Problem to solve:
Please pick out every line in the material below that contains the word "value" and copy each of those lines.

Data in this exercise:
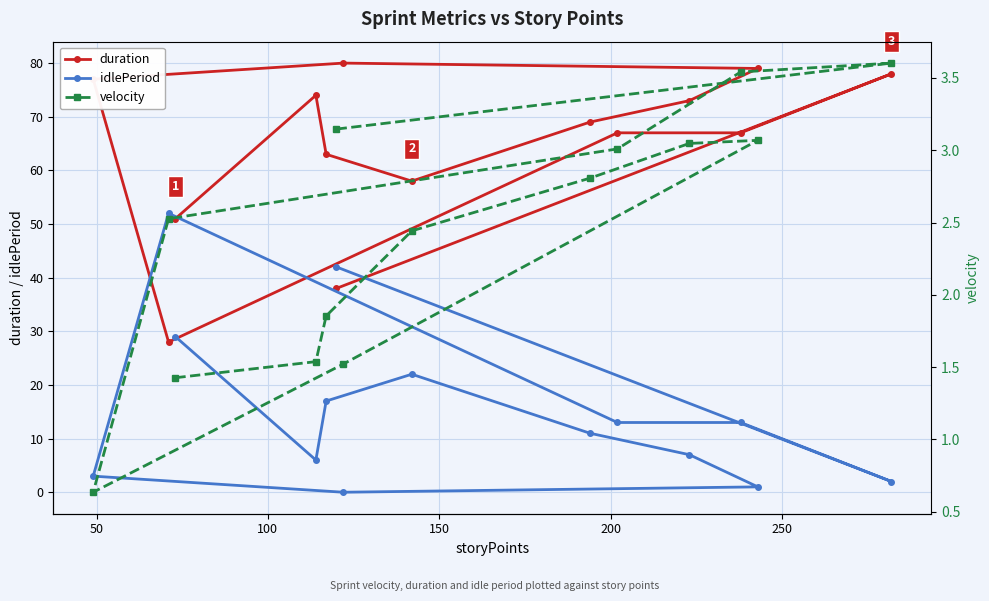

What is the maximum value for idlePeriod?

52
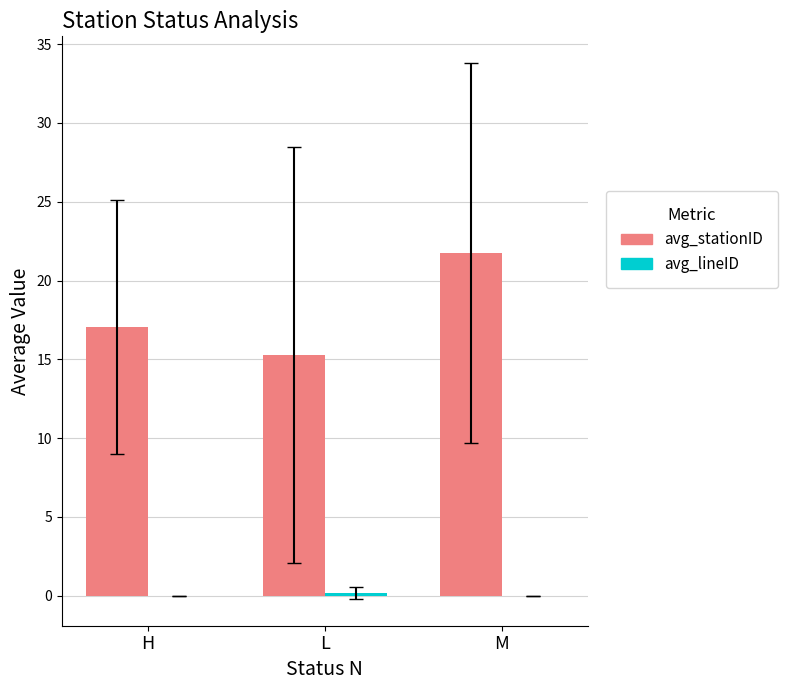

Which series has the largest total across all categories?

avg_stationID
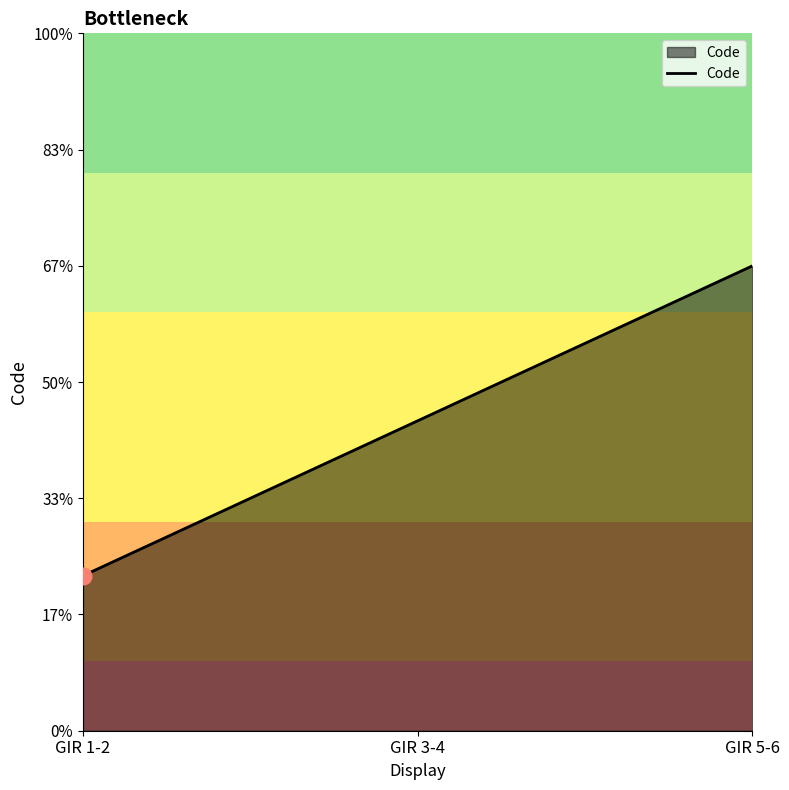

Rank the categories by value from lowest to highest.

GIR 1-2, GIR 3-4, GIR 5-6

Written answer:
What is the maximum value for idlePeriod?
Rank the categories by value from lowest to highest.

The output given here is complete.